No entanto, há críticas a respeito especialmente da utilização da Teoria Utilitarista, a qual dependeria da relação direta existente entre o conteúdo do útil e a sua vinculação com a felicidade. Assim, dependeria da forma como a distribuição dos bens considerados valiosos seria realizada pelo grupo social, não podendo estender-se além dos limites impostos pela própria estrutura econômico-social da sociedade (tipos de relações de propriedade, correlação de classes, organização estatal, etc.) culminando que a eventual alienação representaria o contexto de infelicidade.

Ao relativizar os aspectos do utilitarismo poder-se-ia novamente invocar, para fins desta pesquisa, os ensinamentos de Bordieu (2007). Ele assevera que o ‘mundo social’ é um ato de construção que utiliza esquemas de pensamento e de expressão onde há a atividade estruturante dos agentes que reagem respondendo aos apelos ou às ameaças de um mundo para cuja produção de sentido a eles próprios haviam contribuído por meio de estruturas sociais incorporadas que criam um mundo de senso comum realçando a relação entre dominantes e dominados. Entretanto, seria a ética o espaço comum conhecido entre as classes e na sociedade que iria transcender a realidade econômico-social da sociedade, oportunizando a criação de um habitus em que as escolhas individuais se voltariam para a concepção da felicidade plena, em que a resposta única com reflexos pessoais e gerais seria a ética.

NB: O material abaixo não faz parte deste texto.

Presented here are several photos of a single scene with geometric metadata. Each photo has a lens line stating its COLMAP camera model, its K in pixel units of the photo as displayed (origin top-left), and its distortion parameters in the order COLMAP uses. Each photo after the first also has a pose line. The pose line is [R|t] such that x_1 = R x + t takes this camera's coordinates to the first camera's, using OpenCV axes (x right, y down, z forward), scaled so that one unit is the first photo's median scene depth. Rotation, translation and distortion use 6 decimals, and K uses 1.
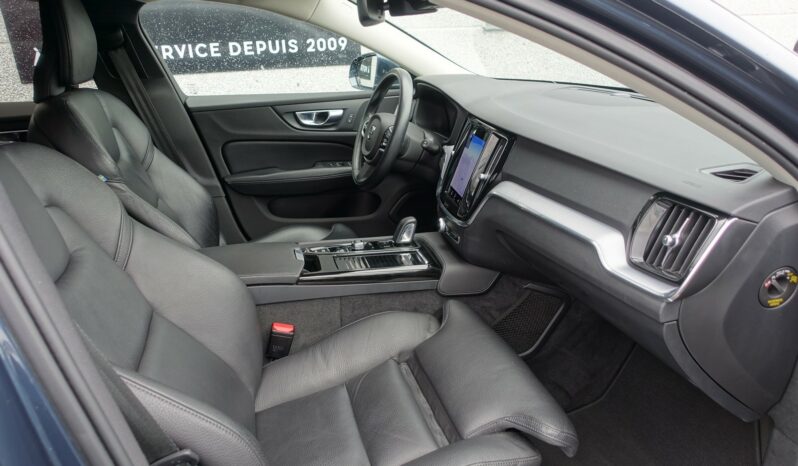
lens RADIAL K [[552.7, 0, 402.1], [0, 552.7, 234.8], [0, 0, 1]] dist [-0.005287, 0.008436]
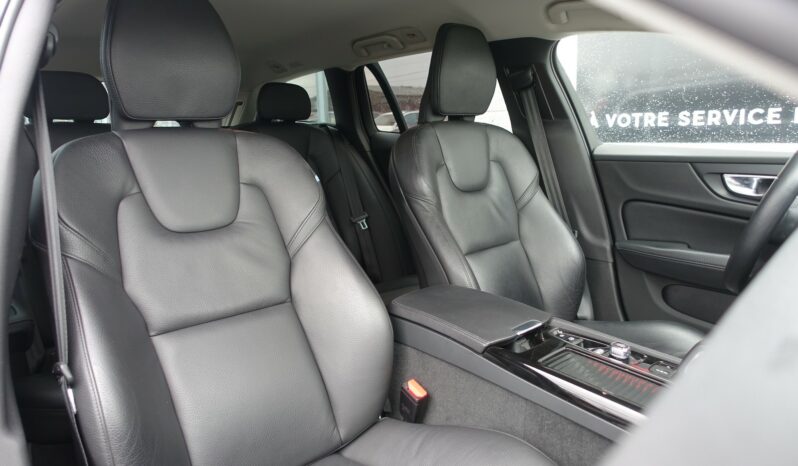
lens RADIAL K [[552.7, 0, 400.9], [0, 552.7, 231.2], [0, 0, 1]] dist [-0.005287, 0.008436]
pose [[0.455732, 0.180671, -0.871588, 0.252837], [-0.317414, 0.947796, 0.030501, -0.039113], [0.831599, 0.262754, 0.489289, 0.313130]]
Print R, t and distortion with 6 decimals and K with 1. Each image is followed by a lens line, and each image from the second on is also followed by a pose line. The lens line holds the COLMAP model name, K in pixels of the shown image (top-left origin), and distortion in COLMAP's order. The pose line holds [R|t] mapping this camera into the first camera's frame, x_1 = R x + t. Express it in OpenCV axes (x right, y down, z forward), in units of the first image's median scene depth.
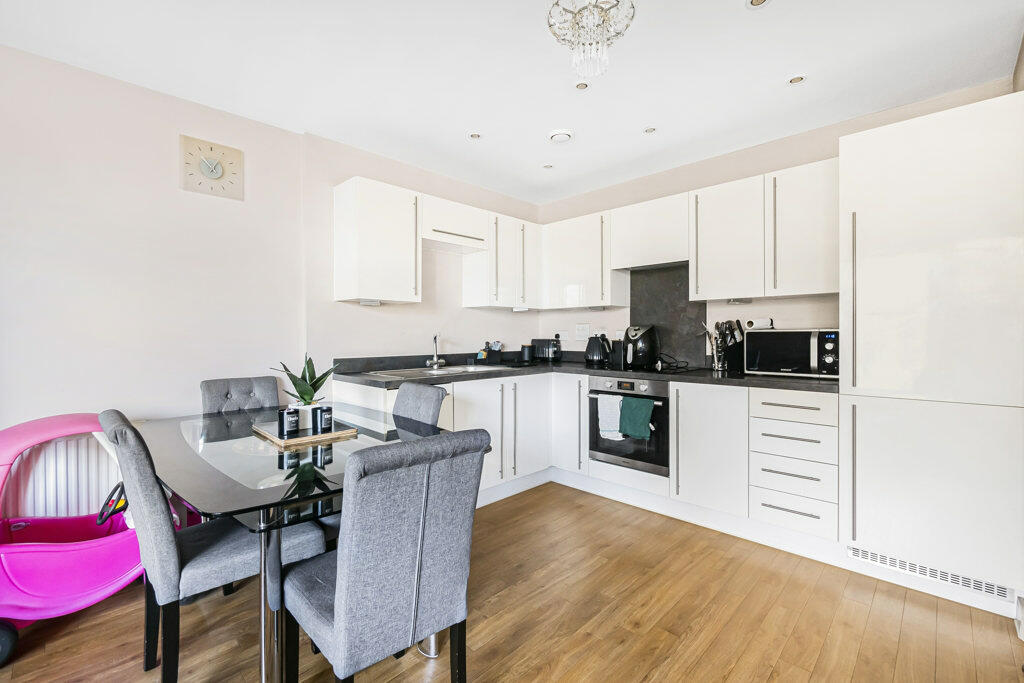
lens RADIAL K [[442.3, 0, 513.8], [0, 442.3, 335.5], [0, 0, 1]] dist [0.002079, 0.000174]
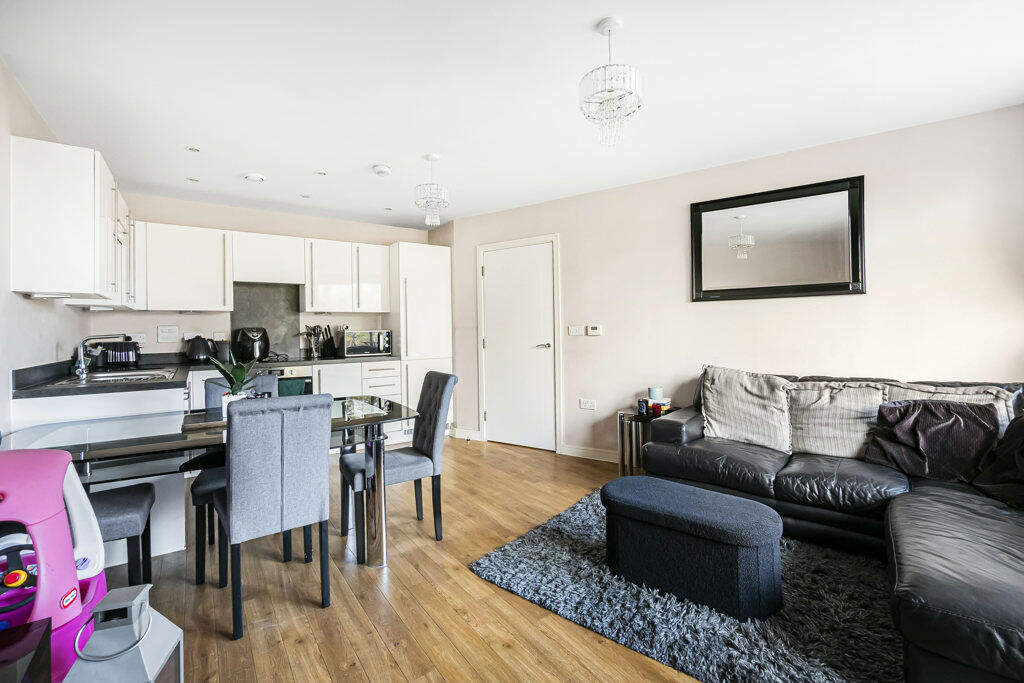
lens RADIAL K [[442.3, 0, 513.8], [0, 442.3, 335.5], [0, 0, 1]] dist [0.002079, 0.000174]
pose [[0.176559, -0.007400, 0.984262, -0.871971], [0.018439, 0.999821, 0.004209, 0.007461], [-0.984117, 0.017405, 0.176664, 0.048383]]
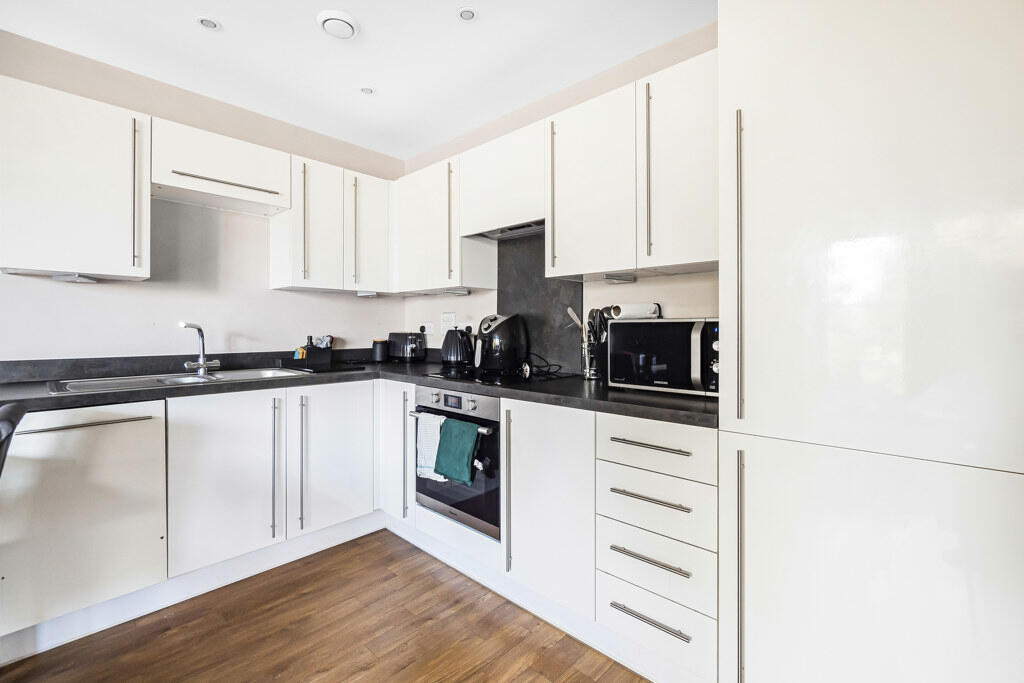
lens RADIAL K [[446.4, 0, 510.5], [0, 446.4, 326.0], [0, 0, 1]] dist [-0.001925, -0.000056]
pose [[0.999790, 0.004236, 0.020065, 0.304605], [-0.004065, 0.999955, -0.008538, 0.002764], [-0.020100, 0.008454, 0.999762, 0.287352]]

Existe, pois, estreita relação da Ética e do Direito, sendo que na convivência social desempenham um papel importante, para não dizer primordial. A Ética por não exigir uma atitude/ação com sanção estatal, mas ao criar comportamentos e regras traçados e chancelados pela própria sociedade, sempre com um caráter histórico bastante forte, e o Direito, como comportamento obrigatório, cogente, imperativo, sancionado pelo Estado. Porém, ambos visam organizar as relações sociais, que devem ser pautadas tanto pela liberdade como pelo respeito.